# Instructions for the task:
The whole listing is to be set down again without alteration.

########################################

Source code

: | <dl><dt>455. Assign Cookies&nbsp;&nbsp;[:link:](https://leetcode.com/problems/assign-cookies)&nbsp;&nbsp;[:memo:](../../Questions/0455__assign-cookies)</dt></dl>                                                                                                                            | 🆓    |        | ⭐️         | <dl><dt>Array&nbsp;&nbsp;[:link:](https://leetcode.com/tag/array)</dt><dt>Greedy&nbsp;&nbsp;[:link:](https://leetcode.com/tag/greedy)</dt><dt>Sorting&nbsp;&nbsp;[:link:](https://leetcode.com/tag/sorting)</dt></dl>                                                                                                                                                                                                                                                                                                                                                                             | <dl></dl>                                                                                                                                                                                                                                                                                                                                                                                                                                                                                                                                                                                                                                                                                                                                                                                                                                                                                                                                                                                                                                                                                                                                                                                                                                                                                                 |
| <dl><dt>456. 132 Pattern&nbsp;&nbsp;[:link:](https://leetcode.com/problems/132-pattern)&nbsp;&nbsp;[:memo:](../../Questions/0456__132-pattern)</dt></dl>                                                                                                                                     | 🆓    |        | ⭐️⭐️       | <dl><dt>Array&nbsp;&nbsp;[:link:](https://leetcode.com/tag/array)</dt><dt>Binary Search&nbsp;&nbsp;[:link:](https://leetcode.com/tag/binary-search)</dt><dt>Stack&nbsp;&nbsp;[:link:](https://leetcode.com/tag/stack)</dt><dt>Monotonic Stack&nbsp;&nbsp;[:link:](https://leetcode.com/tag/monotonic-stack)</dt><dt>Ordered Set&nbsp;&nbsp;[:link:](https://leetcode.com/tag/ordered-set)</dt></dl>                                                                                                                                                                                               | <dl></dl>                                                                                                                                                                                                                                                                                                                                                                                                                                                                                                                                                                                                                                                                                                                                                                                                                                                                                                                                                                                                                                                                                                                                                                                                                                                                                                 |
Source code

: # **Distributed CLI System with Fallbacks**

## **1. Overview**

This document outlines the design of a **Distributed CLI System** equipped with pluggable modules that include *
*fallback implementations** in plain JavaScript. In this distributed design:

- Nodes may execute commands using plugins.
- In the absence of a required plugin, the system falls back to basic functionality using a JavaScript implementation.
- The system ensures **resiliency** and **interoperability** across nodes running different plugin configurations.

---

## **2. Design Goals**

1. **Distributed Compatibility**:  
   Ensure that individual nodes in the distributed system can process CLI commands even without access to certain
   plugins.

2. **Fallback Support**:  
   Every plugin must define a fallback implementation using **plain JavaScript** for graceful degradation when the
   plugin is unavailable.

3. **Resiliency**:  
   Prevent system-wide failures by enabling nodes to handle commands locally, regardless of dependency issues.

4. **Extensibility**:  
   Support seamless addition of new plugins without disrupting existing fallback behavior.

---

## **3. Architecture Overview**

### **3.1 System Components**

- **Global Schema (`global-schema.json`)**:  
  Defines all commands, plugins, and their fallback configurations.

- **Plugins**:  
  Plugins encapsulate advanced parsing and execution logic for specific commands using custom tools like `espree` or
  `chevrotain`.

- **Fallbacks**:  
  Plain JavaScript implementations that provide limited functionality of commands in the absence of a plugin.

########################################

# Reply:
Source code

: | <dl><dt>455. Assign Cookies&nbsp;&nbsp;[:link:](https://leetcode.com/problems/assign-cookies)&nbsp;&nbsp;[:memo:](../../Questions/0455__assign-cookies)</dt></dl>                                                                                                                            | 🆓    |        | ⭐️         | <dl><dt>Array&nbsp;&nbsp;[:link:](https://leetcode.com/tag/array)</dt><dt>Greedy&nbsp;&nbsp;[:link:](https://leetcode.com/tag/greedy)</dt><dt>Sorting&nbsp;&nbsp;[:link:](https://leetcode.com/tag/sorting)</dt></dl>                                                                                                                                                                                                                                                                                                                                                                             | <dl></dl>                                                                                                                                                                                                                                                                                                                                                                                                                                                                                                                                                                                                                                                                                                                                                                                                                                                                                                                                                                                                                                                                                                                                                                                                                                                                                                 |
| <dl><dt>456. 132 Pattern&nbsp;&nbsp;[:link:](https://leetcode.com/problems/132-pattern)&nbsp;&nbsp;[:memo:](../../Questions/0456__132-pattern)</dt></dl>                                                                                                                                     | 🆓    |        | ⭐️⭐️       | <dl><dt>Array&nbsp;&nbsp;[:link:](https://leetcode.com/tag/array)</dt><dt>Binary Search&nbsp;&nbsp;[:link:](https://leetcode.com/tag/binary-search)</dt><dt>Stack&nbsp;&nbsp;[:link:](https://leetcode.com/tag/stack)</dt><dt>Monotonic Stack&nbsp;&nbsp;[:link:](https://leetcode.com/tag/monotonic-stack)</dt><dt>Ordered Set&nbsp;&nbsp;[:link:](https://leetcode.com/tag/ordered-set)</dt></dl>                                                                                                                                                                                               | <dl></dl>                                                                                                                                                                                                                                                                                                                                                                                                                                                                                                                                                                                                                                                                                                                                                                                                                                                                                                                                                                                                                                                                                                                                                                                                                                                                                                 |
Source code

: # **Distributed CLI System with Fallbacks**

## **1. Overview**

This document outlines the design of a **Distributed CLI System** equipped with pluggable modules that include *
*fallback implementations** in plain JavaScript. In this distributed design:

- Nodes may execute commands using plugins.
- In the absence of a required plugin, the system falls back to basic functionality using a JavaScript implementation.
- The system ensures **resiliency** and **interoperability** across nodes running different plugin configurations.

---

## **2. Design Goals**

1. **Distributed Compatibility**:  
   Ensure that individual nodes in the distributed system can process CLI commands even without access to certain
   plugins.

2. **Fallback Support**:  
   Every plugin must define a fallback implementation using **plain JavaScript** for graceful degradation when the
   plugin is unavailable.

3. **Resiliency**:  
   Prevent system-wide failures by enabling nodes to handle commands locally, regardless of dependency issues.

4. **Extensibility**:  
   Support seamless addition of new plugins without disrupting existing fallback behavior.

---

## **3. Architecture Overview**

### **3.1 System Components**

- **Global Schema (`global-schema.json`)**:  
  Defines all commands, plugins, and their fallback configurations.

- **Plugins**:  
  Plugins encapsulate advanced parsing and execution logic for specific commands using custom tools like `espree` or
  `chevrotain`.

- **Fallbacks**:  
  Plain JavaScript implementations that provide limited functionality of commands in the absence of a plugin.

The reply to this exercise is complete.